Medal hopes for the Dominicans

The DR, with population of just over 10 million, has precious little Olympic gold in the trophy case. Since the country started taking part in 1964 in Tokyo, they've won only seven medals (three of those gold). But according to Rodriguez, this current Dominican team has something special. And you can almost see a golden gleam in his eyes.

“Everybody loves having fun. We play as a team. Nobody is selfish in this team,” Rodriguez said, of a squad with the unmistakable 'Jumbo' Diaz still on the mound and so many other experienced veterans it’s like a high-intensity graduate school. “Everybody gives me little details and advice – nobody’s perfect and you can’t close your mind to things like this. These guys, a lot of them, have a different perspective – they can see things you can’t. And they’ve been through things you haven’t.”

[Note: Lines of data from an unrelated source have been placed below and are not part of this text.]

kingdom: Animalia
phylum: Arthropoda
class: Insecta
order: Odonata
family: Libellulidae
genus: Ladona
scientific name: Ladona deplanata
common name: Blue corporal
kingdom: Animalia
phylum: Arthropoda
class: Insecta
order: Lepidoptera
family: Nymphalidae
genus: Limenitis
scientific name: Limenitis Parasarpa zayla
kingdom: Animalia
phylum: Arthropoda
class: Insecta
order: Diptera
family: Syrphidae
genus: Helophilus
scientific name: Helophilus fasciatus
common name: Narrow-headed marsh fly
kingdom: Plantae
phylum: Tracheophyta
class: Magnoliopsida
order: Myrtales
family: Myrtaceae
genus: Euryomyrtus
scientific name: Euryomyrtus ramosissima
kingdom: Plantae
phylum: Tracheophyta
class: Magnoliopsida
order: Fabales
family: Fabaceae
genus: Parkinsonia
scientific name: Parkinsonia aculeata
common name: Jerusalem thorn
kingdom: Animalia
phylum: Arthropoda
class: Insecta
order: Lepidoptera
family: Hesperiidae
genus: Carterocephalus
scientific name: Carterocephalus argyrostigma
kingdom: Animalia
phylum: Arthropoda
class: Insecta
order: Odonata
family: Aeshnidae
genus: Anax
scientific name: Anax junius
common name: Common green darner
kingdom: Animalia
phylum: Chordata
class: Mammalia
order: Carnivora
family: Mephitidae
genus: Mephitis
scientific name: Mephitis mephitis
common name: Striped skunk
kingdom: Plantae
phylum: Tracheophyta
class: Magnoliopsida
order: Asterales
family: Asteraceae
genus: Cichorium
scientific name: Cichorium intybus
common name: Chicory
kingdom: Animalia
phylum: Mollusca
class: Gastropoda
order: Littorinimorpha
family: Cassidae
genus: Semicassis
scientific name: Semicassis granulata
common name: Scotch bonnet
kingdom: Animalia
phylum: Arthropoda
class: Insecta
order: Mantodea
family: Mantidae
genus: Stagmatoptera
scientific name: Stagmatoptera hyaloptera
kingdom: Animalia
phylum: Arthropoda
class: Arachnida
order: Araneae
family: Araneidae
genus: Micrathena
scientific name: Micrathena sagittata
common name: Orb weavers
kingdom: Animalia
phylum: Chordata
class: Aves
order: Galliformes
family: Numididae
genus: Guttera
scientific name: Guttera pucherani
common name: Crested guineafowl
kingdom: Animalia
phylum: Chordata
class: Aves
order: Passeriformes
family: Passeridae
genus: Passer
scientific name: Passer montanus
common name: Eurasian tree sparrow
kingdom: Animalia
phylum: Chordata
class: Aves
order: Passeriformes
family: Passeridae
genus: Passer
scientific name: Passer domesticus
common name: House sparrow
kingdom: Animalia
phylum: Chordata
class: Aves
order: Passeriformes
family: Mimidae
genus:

You get the sense, talking with Rodriguez, that there’s something special going on in this Dominican Republic baseball squad – and, yes, back home too. “They’ve been tuned in to everything we’re doing,” said Rodriguez, the brightest shining star in the country’s Olympic firmament since Felix Sanchez won a pair of 400m hurdles golds in 2004 and 2012. “They’re literally watching every game [in the DR] and getting so excited.”

His message for them is the same as it is for Seattle Mariners fans itching to get their top prospect – and one of the top talents to come out of the DR in decades – into the first team.

“I want to work my hardest so I can give them what they want. If I don’t do that, I’ll be letting them down and myself down,” he said, careful to find the right words. “I can’t give them what they want if I don’t focus. What they want is the same as what I want.”